-- Opening Marker --

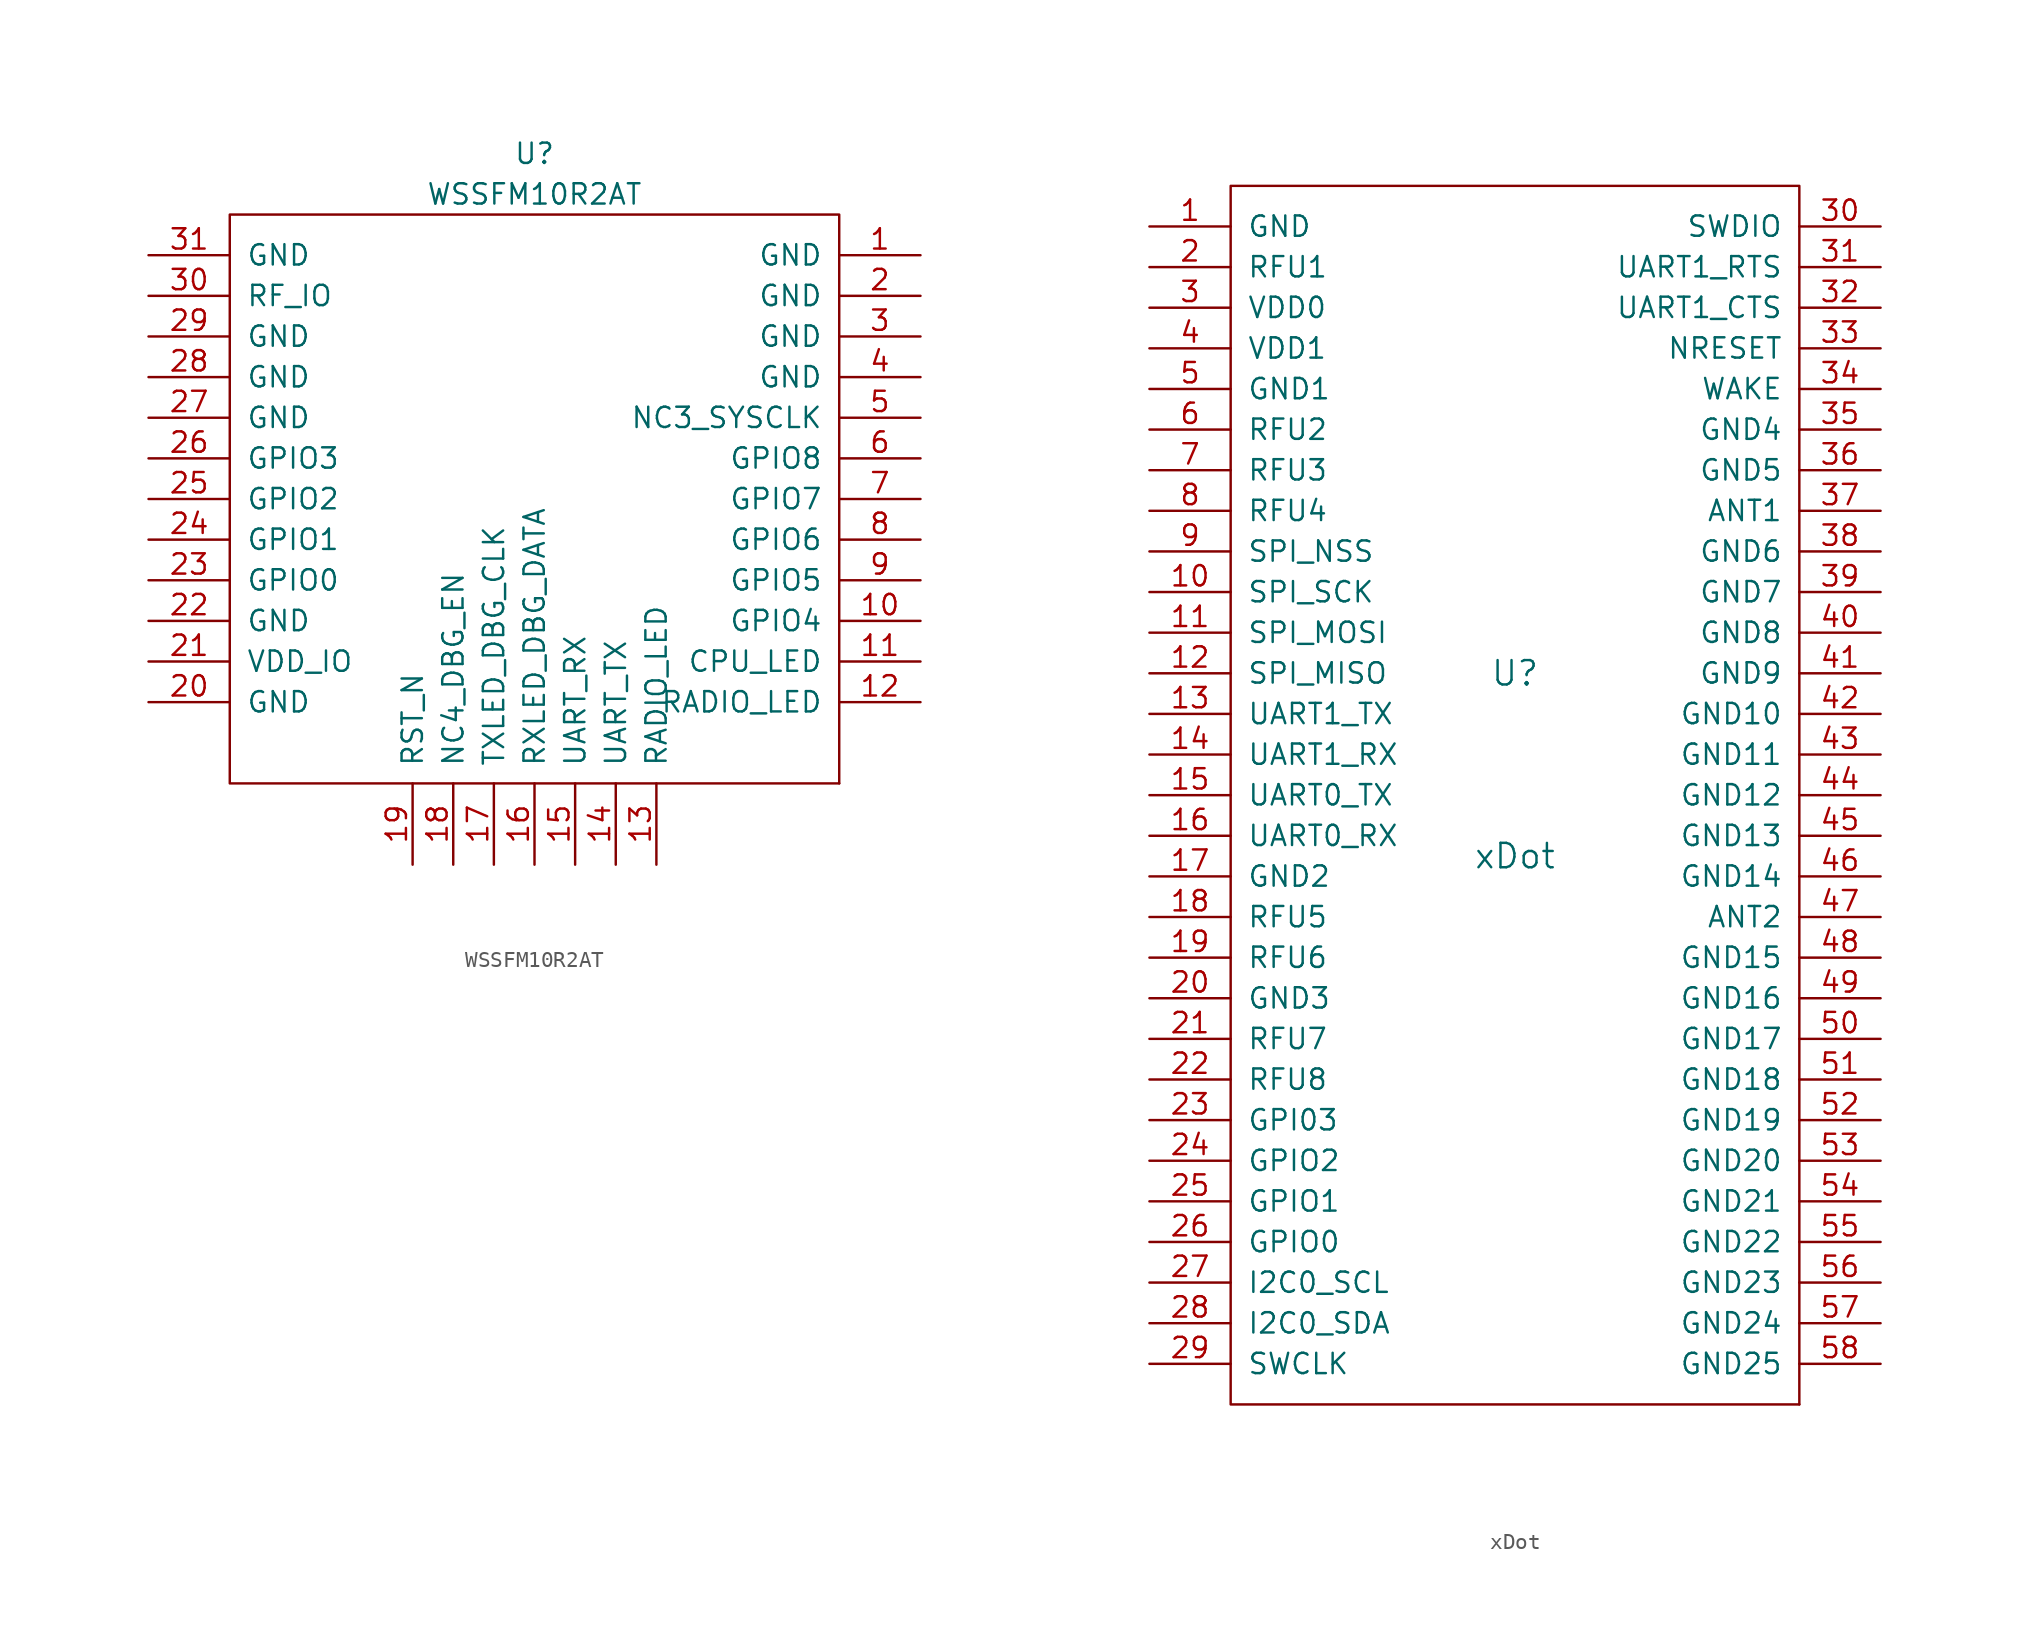
<source format=kicad_sym>
(kicad_symbol_lib
  (version 20211014)
  (generator kicad_symbol_editor)
  (symbol "WSSFM10R2AT"
    (pin_names
      (offset 1.016))
    (property "Reference" "U"
      (at 0 20.32 0)
      (effects (font (size 1.27 1.27))))
    (property "Value" "WSSFM10R2AT"
      (at 0 17.78 0)
      (effects (font (size 1.27 1.27))))
    (symbol "WSSFM10R2AT_0_1"
      (rectangle (start -19.05 16.51) (end 19.05 -19.05) (stroke (width 0) (type default) (color 0 0 0 0)) (fill (type none)))
      (rectangle (start 19.05 -19.05) (end 19.05 -19.05) (stroke (width 0) (type default) (color 0 0 0 0)) (fill (type none))))
    (symbol "WSSFM10R2AT_1_1"
      (pin input line (at 24.13 13.97 180) (length 5.08) (name "GND" (effects (font (size 1.27 1.27)))) (number "1" (effects (font (size 1.27 1.27)))))
      (pin input line (at 24.13 -8.89 180) (length 5.08) (name "GPIO4" (effects (font (size 1.27 1.27)))) (number "10" (effects (font (size 1.27 1.27)))))
      (pin input line (at 24.13 -11.43 180) (length 5.08) (name "CPU_LED" (effects (font (size 1.27 1.27)))) (number "11" (effects (font (size 1.27 1.27)))))
      (pin input line (at 24.13 -13.97 180) (length 5.08) (name "RADIO_LED" (effects (font (size 1.27 1.27)))) (number "12" (effects (font (size 1.27 1.27)))))
      (pin input line (at 7.62 -24.13 90) (length 5.08) (name "RADIO_LED" (effects (font (size 1.27 1.27)))) (number "13" (effects (font (size 1.27 1.27)))))
      (pin input line (at 5.08 -24.13 90) (length 5.08) (name "UART_TX" (effects (font (size 1.27 1.27)))) (number "14" (effects (font (size 1.27 1.27)))))
      (pin input line (at 2.54 -24.13 90) (length 5.08) (name "UART_RX" (effects (font (size 1.27 1.27)))) (number "15" (effects (font (size 1.27 1.27)))))
      (pin input line (at 0 -24.13 90) (length 5.08) (name "RXLED_DBG_DATA" (effects (font (size 1.27 1.27)))) (number "16" (effects (font (size 1.27 1.27)))))
      (pin input line (at -2.54 -24.13 90) (length 5.08) (name "TXLED_DBG_CLK" (effects (font (size 1.27 1.27)))) (number "17" (effects (font (size 1.27 1.27)))))
      (pin input line (at -5.08 -24.13 90) (length 5.08) (name "NC4_DBG_EN" (effects (font (size 1.27 1.27)))) (number "18" (effects (font (size 1.27 1.27)))))
      (pin input line (at -7.62 -24.13 90) (length 5.08) (name "RST_N" (effects (font (size 1.27 1.27)))) (number "19" (effects (font (size 1.27 1.27)))))
      (pin input line (at 24.13 11.43 180) (length 5.08) (name "GND" (effects (font (size 1.27 1.27)))) (number "2" (effects (font (size 1.27 1.27)))))
      (pin input line (at -24.13 -13.97 0) (length 5.08) (name "GND" (effects (font (size 1.27 1.27)))) (number "20" (effects (font (size 1.27 1.27)))))
      (pin input line (at -24.13 -11.43 0) (length 5.08) (name "VDD_IO" (effects (font (size 1.27 1.27)))) (number "21" (effects (font (size 1.27 1.27)))))
      (pin input line (at -24.13 -8.89 0) (length 5.08) (name "GND" (effects (font (size 1.27 1.27)))) (number "22" (effects (font (size 1.27 1.27)))))
      (pin input line (at -24.13 -6.35 0) (length 5.08) (name "GPIO0" (effects (font (size 1.27 1.27)))) (number "23" (effects (font (size 1.27 1.27)))))
      (pin input line (at -24.13 -3.81 0) (length 5.08) (name "GPIO1" (effects (font (size 1.27 1.27)))) (number "24" (effects (font (size 1.27 1.27)))))
      (pin input line (at -24.13 -1.27 0) (length 5.08) (name "GPIO2" (effects (font (size 1.27 1.27)))) (number "25" (effects (font (size 1.27 1.27)))))
      (pin input line (at -24.13 1.27 0) (length 5.08) (name "GPIO3" (effects (font (size 1.27 1.27)))) (number "26" (effects (font (size 1.27 1.27)))))
      (pin input line (at -24.13 3.81 0) (length 5.08) (name "GND" (effects (font (size 1.27 1.27)))) (number "27" (effects (font (size 1.27 1.27)))))
      (pin input line (at -24.13 6.35 0) (length 5.08) (name "GND" (effects (font (size 1.27 1.27)))) (number "28" (effects (font (size 1.27 1.27)))))
      (pin input line (at -24.13 8.89 0) (length 5.08) (name "GND" (effects (font (size 1.27 1.27)))) (number "29" (effects (font (size 1.27 1.27)))))
      (pin input line (at 24.13 8.89 180) (length 5.08) (name "GND" (effects (font (size 1.27 1.27)))) (number "3" (effects (font (size 1.27 1.27)))))
      (pin input line (at -24.13 11.43 0) (length 5.08) (name "RF_IO" (effects (font (size 1.27 1.27)))) (number "30" (effects (font (size 1.27 1.27)))))
      (pin input line (at -24.13 13.97 0) (length 5.08) (name "GND" (effects (font (size 1.27 1.27)))) (number "31" (effects (font (size 1.27 1.27)))))
      (pin input line (at 24.13 6.35 180) (length 5.08) (name "GND" (effects (font (size 1.27 1.27)))) (number "4" (effects (font (size 1.27 1.27)))))
      (pin input line (at 24.13 3.81 180) (length 5.08) (name "NC3_SYSCLK" (effects (font (size 1.27 1.27)))) (number "5" (effects (font (size 1.27 1.27)))))
      (pin input line (at 24.13 1.27 180) (length 5.08) (name "GPIO8" (effects (font (size 1.27 1.27)))) (number "6" (effects (font (size 1.27 1.27)))))
      (pin input line (at 24.13 -1.27 180) (length 5.08) (name "GPIO7" (effects (font (size 1.27 1.27)))) (number "7" (effects (font (size 1.27 1.27)))))
      (pin input line (at 24.13 -3.81 180) (length 5.08) (name "GPIO6" (effects (font (size 1.27 1.27)))) (number "8" (effects (font (size 1.27 1.27)))))
      (pin input line (at 24.13 -6.35 180) (length 5.08) (name "GPIO5" (effects (font (size 1.27 1.27)))) (number "9" (effects (font (size 1.27 1.27)))))))
  (symbol "xDot"
    (pin_names
      (offset 1.016))
    (property "Reference" "U"
      (at 0 7.62 0)
      (effects (font (size 1.524 1.524))))
    (property "Value" "xDot"
      (at 0 -3.81 0)
      (effects (font (size 1.524 1.524))))
    (property "Footprint" ""
      (at 0 0 0)
      (effects (font (size 1.524 1.524))))
    (property "Datasheet" ""
      (at 0 0 0)
      (effects (font (size 1.524 1.524))))
    (symbol "xDot_0_1"
      (rectangle (start -17.78 38.1) (end 17.78 -38.1) (stroke (width 0) (type default) (color 0 0 0 0)) (fill (type none)))
      (rectangle (start 17.78 -38.1) (end 17.78 -38.1) (stroke (width 0) (type default) (color 0 0 0 0)) (fill (type none))))
    (symbol "xDot_1_1"
      (pin input line (at -22.86 35.56 0) (length 5.08) (name "GND" (effects (font (size 1.27 1.27)))) (number "1" (effects (font (size 1.27 1.27)))))
      (pin input line (at -22.86 12.7 0) (length 5.08) (name "SPI_SCK" (effects (font (size 1.27 1.27)))) (number "10" (effects (font (size 1.27 1.27)))))
      (pin input line (at -22.86 10.16 0) (length 5.08) (name "SPI_MOSI" (effects (font (size 1.27 1.27)))) (number "11" (effects (font (size 1.27 1.27)))))
      (pin input line (at -22.86 7.62 0) (length 5.08) (name "SPI_MISO" (effects (font (size 1.27 1.27)))) (number "12" (effects (font (size 1.27 1.27)))))
      (pin input line (at -22.86 5.08 0) (length 5.08) (name "UART1_TX" (effects (font (size 1.27 1.27)))) (number "13" (effects (font (size 1.27 1.27)))))
      (pin input line (at -22.86 2.54 0) (length 5.08) (name "UART1_RX" (effects (font (size 1.27 1.27)))) (number "14" (effects (font (size 1.27 1.27)))))
      (pin input line (at -22.86 0 0) (length 5.08) (name "UART0_TX" (effects (font (size 1.27 1.27)))) (number "15" (effects (font (size 1.27 1.27)))))
      (pin input line (at -22.86 -2.54 0) (length 5.08) (name "UART0_RX" (effects (font (size 1.27 1.27)))) (number "16" (effects (font (size 1.27 1.27)))))
      (pin input line (at -22.86 -5.08 0) (length 5.08) (name "GND2" (effects (font (size 1.27 1.27)))) (number "17" (effects (font (size 1.27 1.27)))))
      (pin input line (at -22.86 -7.62 0) (length 5.08) (name "RFU5" (effects (font (size 1.27 1.27)))) (number "18" (effects (font (size 1.27 1.27)))))
      (pin input line (at -22.86 -10.16 0) (length 5.08) (name "RFU6" (effects (font (size 1.27 1.27)))) (number "19" (effects (font (size 1.27 1.27)))))
      (pin input line (at -22.86 33.02 0) (length 5.08) (name "RFU1" (effects (font (size 1.27 1.27)))) (number "2" (effects (font (size 1.27 1.27)))))
      (pin input line (at -22.86 -12.7 0) (length 5.08) (name "GND3" (effects (font (size 1.27 1.27)))) (number "20" (effects (font (size 1.27 1.27)))))
      (pin input line (at -22.86 -15.24 0) (length 5.08) (name "RFU7" (effects (font (size 1.27 1.27)))) (number "21" (effects (font (size 1.27 1.27)))))
      (pin input line (at -22.86 -17.78 0) (length 5.08) (name "RFU8" (effects (font (size 1.27 1.27)))) (number "22" (effects (font (size 1.27 1.27)))))
      (pin input line (at -22.86 -20.32 0) (length 5.08) (name "GPI03" (effects (font (size 1.27 1.27)))) (number "23" (effects (font (size 1.27 1.27)))))
      (pin input line (at -22.86 -22.86 0) (length 5.08) (name "GPIO2" (effects (font (size 1.27 1.27)))) (number "24" (effects (font (size 1.27 1.27)))))
      (pin input line (at -22.86 -25.4 0) (length 5.08) (name "GPIO1" (effects (font (size 1.27 1.27)))) (number "25" (effects (font (size 1.27 1.27)))))
      (pin input line (at -22.86 -27.94 0) (length 5.08) (name "GPIO0" (effects (font (size 1.27 1.27)))) (number "26" (effects (font (size 1.27 1.27)))))
      (pin input line (at -22.86 -30.48 0) (length 5.08) (name "I2C0_SCL" (effects (font (size 1.27 1.27)))) (number "27" (effects (font (size 1.27 1.27)))))
      (pin input line (at -22.86 -33.02 0) (length 5.08) (name "I2C0_SDA" (effects (font (size 1.27 1.27)))) (number "28" (effects (font (size 1.27 1.27)))))
      (pin input line (at -22.86 -35.56 0) (length 5.08) (name "SWCLK" (effects (font (size 1.27 1.27)))) (number "29" (effects (font (size 1.27 1.27)))))
      (pin input line (at -22.86 30.48 0) (length 5.08) (name "VDD0" (effects (font (size 1.27 1.27)))) (number "3" (effects (font (size 1.27 1.27)))))
      (pin input line (at 22.86 35.56 180) (length 5.08) (name "SWDIO" (effects (font (size 1.27 1.27)))) (number "30" (effects (font (size 1.27 1.27)))))
      (pin input line (at 22.86 33.02 180) (length 5.08) (name "UART1_RTS" (effects (font (size 1.27 1.27)))) (number "31" (effects (font (size 1.27 1.27)))))
      (pin input line (at 22.86 30.48 180) (length 5.08) (name "UART1_CTS" (effects (font (size 1.27 1.27)))) (number "32" (effects (font (size 1.27 1.27)))))
      (pin input line (at 22.86 27.94 180) (length 5.08) (name "NRESET" (effects (font (size 1.27 1.27)))) (number "33" (effects (font (size 1.27 1.27)))))
      (pin input line (at 22.86 25.4 180) (length 5.08) (name "WAKE" (effects (font (size 1.27 1.27)))) (number "34" (effects (font (size 1.27 1.27)))))
      (pin input line (at 22.86 22.86 180) (length 5.08) (name "GND4" (effects (font (size 1.27 1.27)))) (number "35" (effects (font (size 1.27 1.27)))))
      (pin input line (at 22.86 20.32 180) (length 5.08) (name "GND5" (effects (font (size 1.27 1.27)))) (number "36" (effects (font (size 1.27 1.27)))))
      (pin input line (at 22.86 17.78 180) (length 5.08) (name "ANT1" (effects (font (size 1.27 1.27)))) (number "37" (effects (font (size 1.27 1.27)))))
      (pin input line (at 22.86 15.24 180) (length 5.08) (name "GND6" (effects (font (size 1.27 1.27)))) (number "38" (effects (font (size 1.27 1.27)))))
      (pin input line (at 22.86 12.7 180) (length 5.08) (name "GND7" (effects (font (size 1.27 1.27)))) (number "39" (effects (font (size 1.27 1.27)))))
      (pin input line (at -22.86 27.94 0) (length 5.08) (name "VDD1" (effects (font (size 1.27 1.27)))) (number "4" (effects (font (size 1.27 1.27)))))
      (pin input line (at 22.86 10.16 180) (length 5.08) (name "GND8" (effects (font (size 1.27 1.27)))) (number "40" (effects (font (size 1.27 1.27)))))
      (pin input line (at 22.86 7.62 180) (length 5.08) (name "GND9" (effects (font (size 1.27 1.27)))) (number "41" (effects (font (size 1.27 1.27)))))
      (pin input line (at 22.86 5.08 180) (length 5.08) (name "GND10" (effects (font (size 1.27 1.27)))) (number "42" (effects (font (size 1.27 1.27)))))
      (pin input line (at 22.86 2.54 180) (length 5.08) (name "GND11" (effects (font (size 1.27 1.27)))) (number "43" (effects (font (size 1.27 1.27)))))
      (pin input line (at 22.86 0 180) (length 5.08) (name "GND12" (effects (font (size 1.27 1.27)))) (number "44" (effects (font (size 1.27 1.27)))))
      (pin input line (at 22.86 -2.54 180) (length 5.08) (name "GND13" (effects (font (size 1.27 1.27)))) (number "45" (effects (font (size 1.27 1.27)))))
      (pin input line (at 22.86 -5.08 180) (length 5.08) (name "GND14" (effects (font (size 1.27 1.27)))) (number "46" (effects (font (size 1.27 1.27)))))
      (pin input line (at 22.86 -7.62 180) (length 5.08) (name "ANT2" (effects (font (size 1.27 1.27)))) (number "47" (effects (font (size 1.27 1.27)))))
      (pin input line (at 22.86 -10.16 180) (length 5.08) (name "GND15" (effects (font (size 1.27 1.27)))) (number "48" (effects (font (size 1.27 1.27)))))
      (pin input line (at 22.86 -12.7 180) (length 5.08) (name "GND16" (effects (font (size 1.27 1.27)))) (number "49" (effects (font (size 1.27 1.27)))))
      (pin input line (at -22.86 25.4 0) (length 5.08) (name "GND1" (effects (font (size 1.27 1.27)))) (number "5" (effects (font (size 1.27 1.27)))))
      (pin input line (at 22.86 -15.24 180) (length 5.08) (name "GND17" (effects (font (size 1.27 1.27)))) (number "50" (effects (font (size 1.27 1.27)))))
      (pin input line (at 22.86 -17.78 180) (length 5.08) (name "GND18" (effects (font (size 1.27 1.27)))) (number "51" (effects (font (size 1.27 1.27)))))
      (pin input line (at 22.86 -20.32 180) (length 5.08) (name "GND19" (effects (font (size 1.27 1.27)))) (number "52" (effects (font (size 1.27 1.27)))))
      (pin input line (at 22.86 -22.86 180) (length 5.08) (name "GND20" (effects (font (size 1.27 1.27)))) (number "53" (effects (font (size 1.27 1.27)))))
      (pin input line (at 22.86 -25.4 180) (length 5.08) (name "GND21" (effects (font (size 1.27 1.27)))) (number "54" (effects (font (size 1.27 1.27)))))
      (pin input line (at 22.86 -27.94 180) (length 5.08) (name "GND22" (effects (font (size 1.27 1.27)))) (number "55" (effects (font (size 1.27 1.27)))))
      (pin input line (at 22.86 -30.48 180) (length 5.08) (name "GND23" (effects (font (size 1.27 1.27)))) (number "56" (effects (font (size 1.27 1.27)))))
      (pin input line (at 22.86 -33.02 180) (length 5.08) (name "GND24" (effects (font (size 1.27 1.27)))) (number "57" (effects (font (size 1.27 1.27)))))
      (pin input line (at 22.86 -35.56 180) (length 5.08) (name "GND25" (effects (font (size 1.27 1.27)))) (number "58" (effects (font (size 1.27 1.27)))))
      (pin input line (at -22.86 22.86 0) (length 5.08) (name "RFU2" (effects (font (size 1.27 1.27)))) (number "6" (effects (font (size 1.27 1.27)))))
      (pin input line (at -22.86 20.32 0) (length 5.08) (name "RFU3" (effects (font (size 1.27 1.27)))) (number "7" (effects (font (size 1.27 1.27)))))
      (pin input line (at -22.86 17.78 0) (length 5.08) (name "RFU4" (effects (font (size 1.27 1.27)))) (number "8" (effects (font (size 1.27 1.27)))))
      (pin input line (at -22.86 15.24 0) (length 5.08) (name "SPI_NSS" (effects (font (size 1.27 1.27)))) (number "9" (effects (font (size 1.27 1.27))))))))
</source>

-- Closing Marker --

__PROBLEM TO SOLVE__: Return only those lines of the records that contain the string "rectangle".

__TASK RESULT__:
      (rectangle (start -19.05 16.51) (end 19.05 -19.05) (stroke (width 0) (type default) (color 0 0 0 0)) (fill (type none)))
      (rectangle (start 19.05 -19.05) (end 19.05 -19.05) (stroke (width 0) (type default) (color 0 0 0 0)) (fill (type none))))
      (rectangle (start -17.78 38.1) (end 17.78 -38.1) (stroke (width 0) (type default) (color 0 0 0 0)) (fill (type none)))
      (rectangle (start 17.78 -38.1) (end 17.78 -38.1) (stroke (width 0) (type default) (color 0 0 0 0)) (fill (type none))))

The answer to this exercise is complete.